The thing about getting older (it seems) is that the blackness and whiteness of “morality” has lost some of its starkness. Many, of course, would say that’s just the evil inhabiting my soul and blinding my eyes to what is an obviously obvious clarity; and if I’d only just read this section of Paul’s epistle to a now-non-existent city, and submit myself to the authority of some self-appointed elders, it would all become clear.

And perhaps that works for them. But I find that the strict codes do the following: if I cannot live up to them, I become despondent and rage-filled; if I can, then I turn into a sanctimonious prig. Neither of those seem like good outcomes, so out with the bathwater.

Which brings me to corruption: the plague and scourge of almost every developing country (and every other country, actually – corruption is universal, just like humans are universal). Although, according to many at the World Bank, the IMF and the UN: corruption is the main reason why developing countries are still developing.

The Corruption “Equation”

Economists love equations. Corruption is no different – many papers will quote the following equation from a 1998 IMF paper by Robert Klitgaard:

C = M + D – A

Where “C” is corruption, “M” is monopoly power, “D” is discretionary power, and “A” is accountability.

Or, to put it into actual words: if you have the power to extort a bribe, and you can get away with it, you probably will.

At which point, we can all shake our heads and make noises about either removing the power or not letting people get away with it.

Here’s an infographic:

The facts are pretty clear: corruption feels more widespread to people that live in poor countries. And the implication: corruption is the reason they stay poor. But here’s my question: is that the right way around?

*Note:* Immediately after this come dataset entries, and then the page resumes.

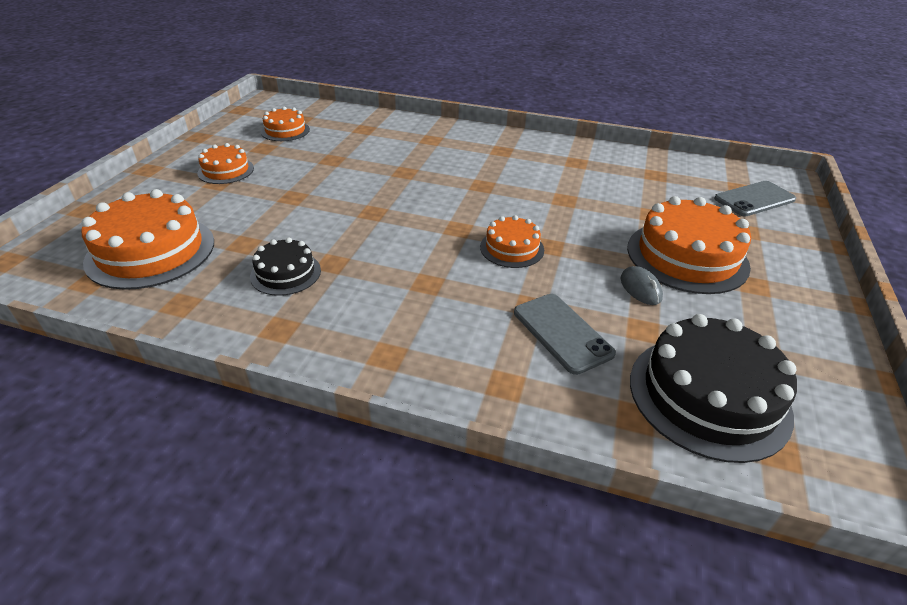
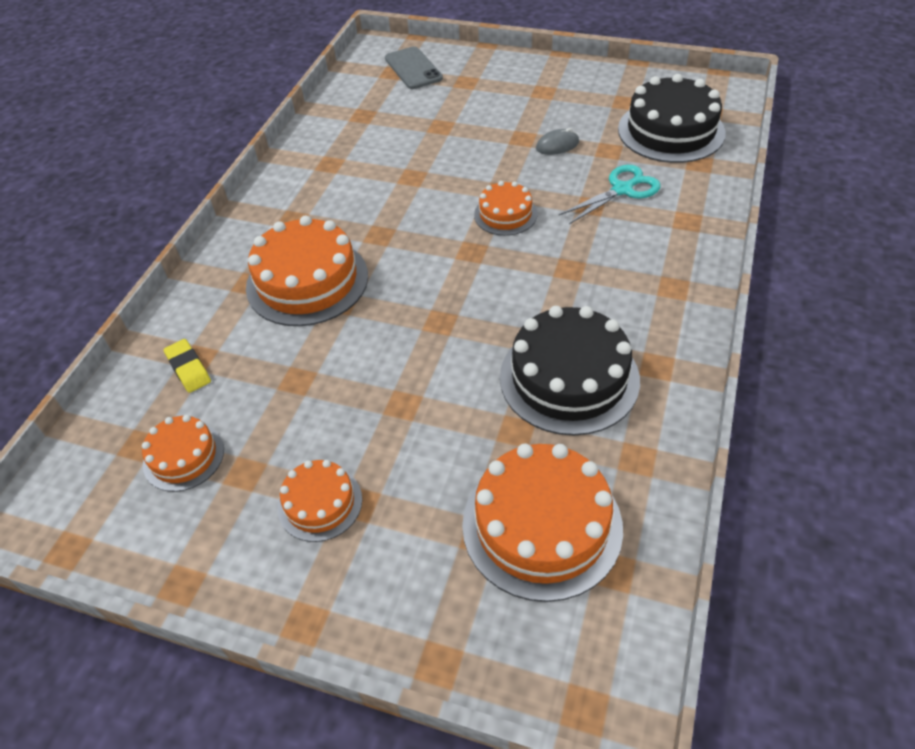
camera: 85 degrees left, 10 degrees up
black cake [250,237,321,296] -> black cake [500,306,640,435], size x1.81
grey phone [514,294,616,375] -> turquoise scissors [559,165,661,224]
orange cake [627,196,751,294] -> orange cake moved to [246,215,368,326]
none -> yellow eraser [164,339,211,393]

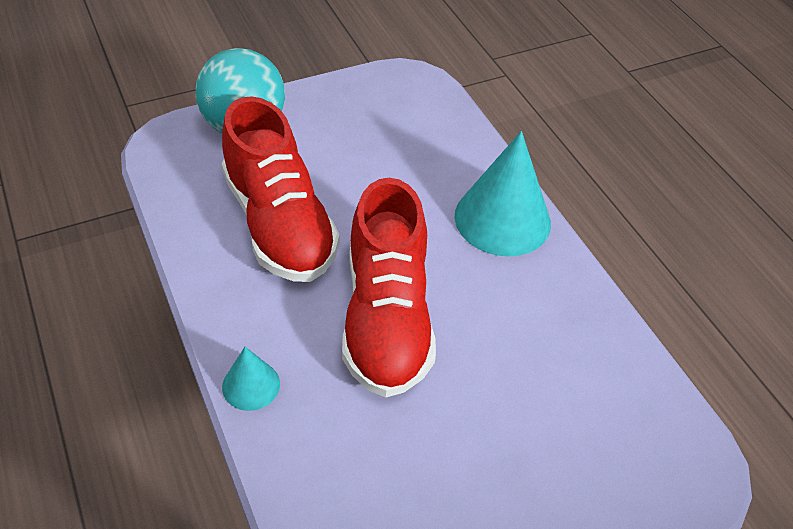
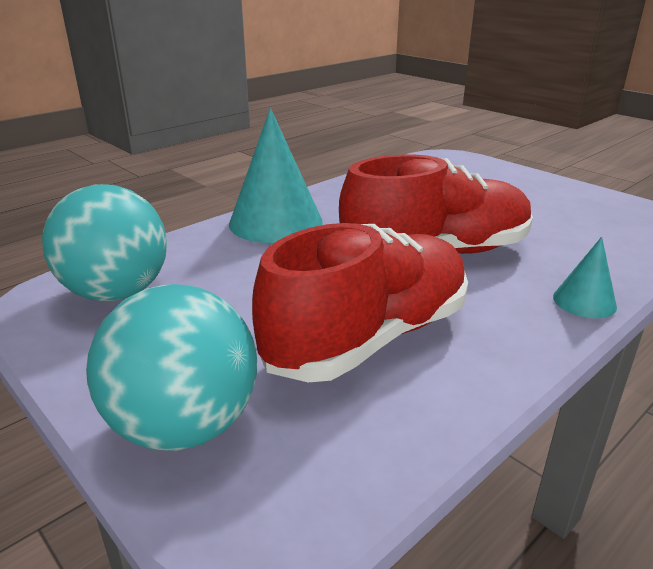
camera: 105 degrees left, 20 degrees down
none -> turquoise ball [42,184,167,301]

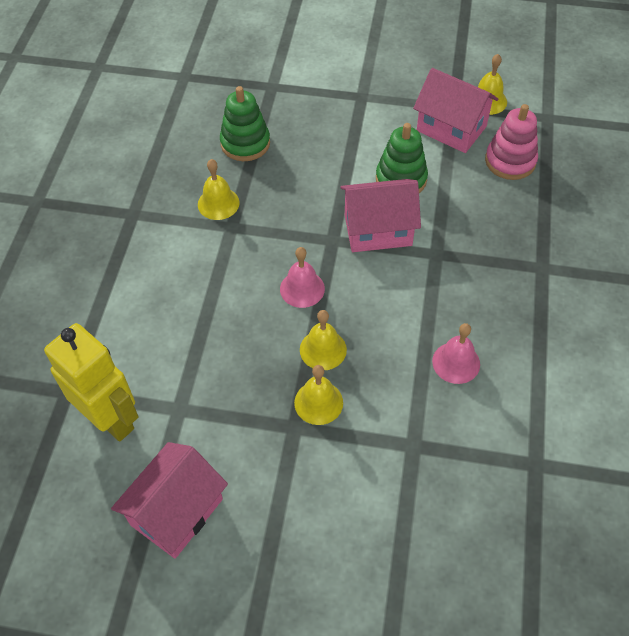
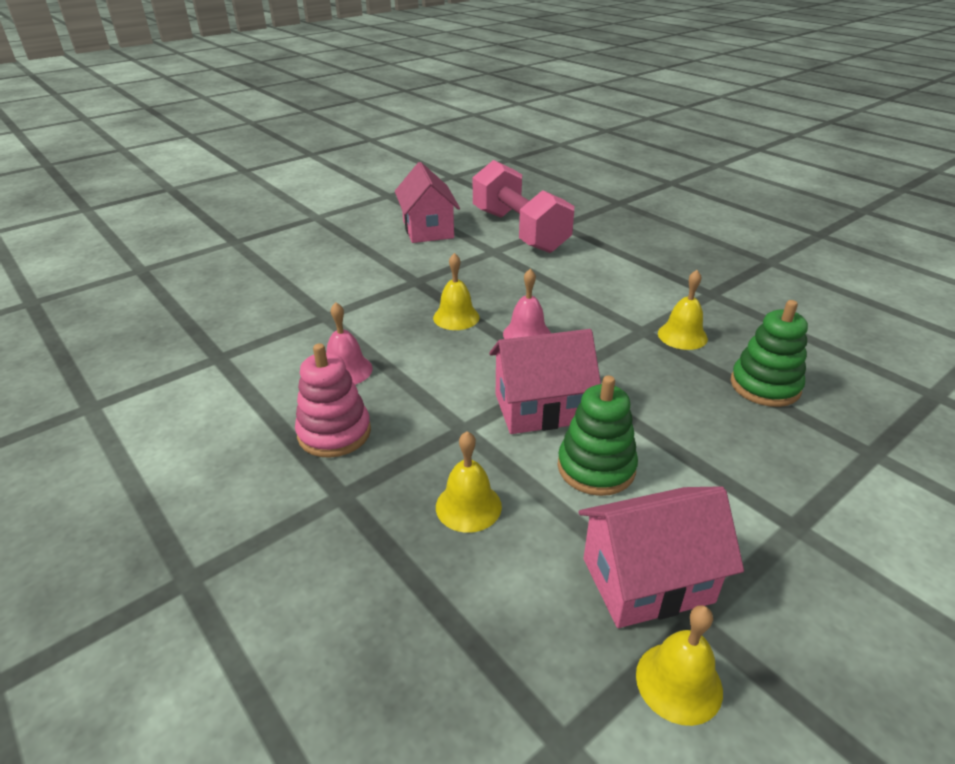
camera: 130 degrees right, 20 degrees down
yellow robot [44,323,139,442] -> pink dumbbell [473,160,574,253]
yellow bell [294,365,343,425] -> yellow bell moved to [436,431,502,533]
pink house [341,179,421,252] -> pink house turned 45 degrees clockwise [489,329,601,434]
pink stacking toy [485,104,538,180] -> pink stacking toy moved to [295,343,371,458]

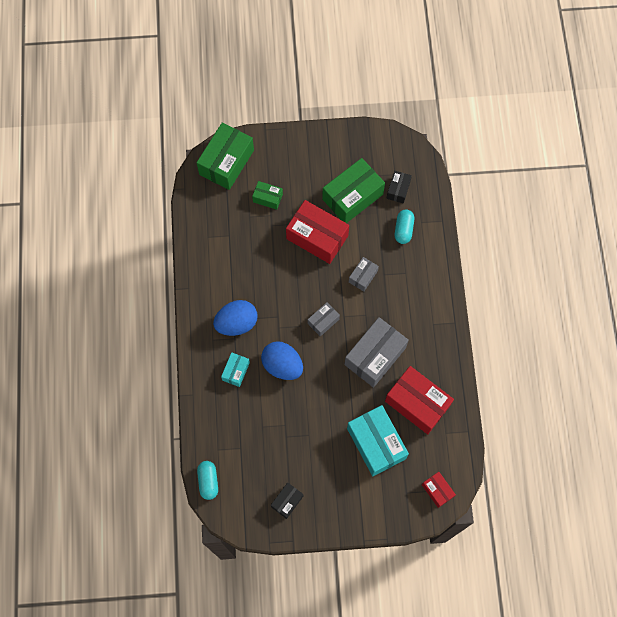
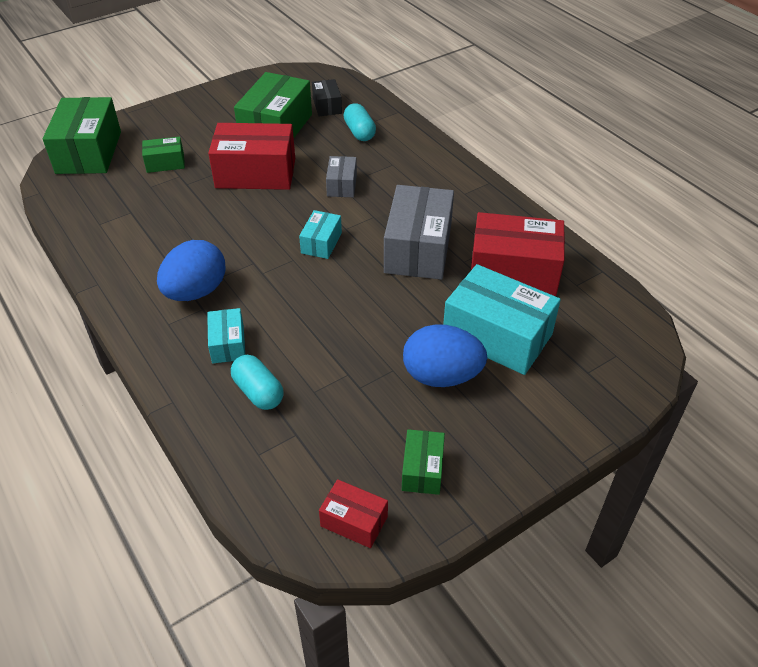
camera: 30 degrees left, 25 degrees down
turquoise capsule [197,461,218,500] -> turquoise capsule moved to [231,355,284,410]
blue egg [261,341,303,380] -> blue egg moved to [403,324,487,387]
black box [271,483,303,519] -> green box [402,429,445,495]
grey box [308,302,340,337] -> turquoise box [299,210,342,259]
red box [422,472,456,508] -> red box moved to [319,479,388,548]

Corruption is a consequence

Here is a cycle of events:

  1. Developing countries do not have a lot of wealth to go around.
  2. More importantly, the majority of the country’s citizens are either subsistent, or their businesses are informal and small enough to be invisible to the tax man.
  3. This means that the tax collections are not going to be particularly impressive.
  4. Low tax collections limit the government’s budget.
  5. So public officials are not going to be paid very well, making them very susceptible to bribery.
  6. Limited government budgets also means limited (or non-existent) welfare. So the poor are going to be particularly susceptible to patronage and vote-buying in order to get the benefits that are not being universally supplied.
  7. And low government income means that almost none of it will be spent on the accountants and lawyers that are needed to fight corruption.
  8. And actually, on the topic, politicians are going to be more susceptible to “patronage” from special interest groups (although that seems to be the case regardless of a country’s GDP)…

That’s not to say that larger tax bases always result in lower corruption (they don’t) – but they certainly make it more possible.

In any case, is corruption such a bad thing?

In World War II movies (like Schindler’s List), you see examples of noble corruption – where someone bribes the German soldiers to save lives. By the black-and-white definitions, that’s immoral. And yet…

But we don’t even need to go that far. If we go back to the original equation up top, the “M” of monopoly power refers to economic rent-seeking. Economic rent-seeking is usually accompanied by excessive regulations and laws that permit these “economic agents” to seek rent (ie. bribes). And I’d argue that any kind of regulation can be used for rent-seeking if a public official so wishes.

So let’s say that we’re dealing with a court case somewhere in Africa where the proceedings will take months for a matter that would be decided and cleared within hours in a less-regulated country… Can you imagine how much more difficult it would be for business to operate if they couldn’t ease matters along?

A quote from American political scientist Samuel Huntington:

“In terms of economic growth, the only thing worse than a society with a rigid, over-centralised dishonest bureaucracy is one with a rigid, over-centralised honest bureaucracy.”

In most ways, we should be grateful for the grey.

PS: this post was almost entirely inspired by Ha-Joon Chang’s book “Bad Samaritans”. Specifically, Chapter 8.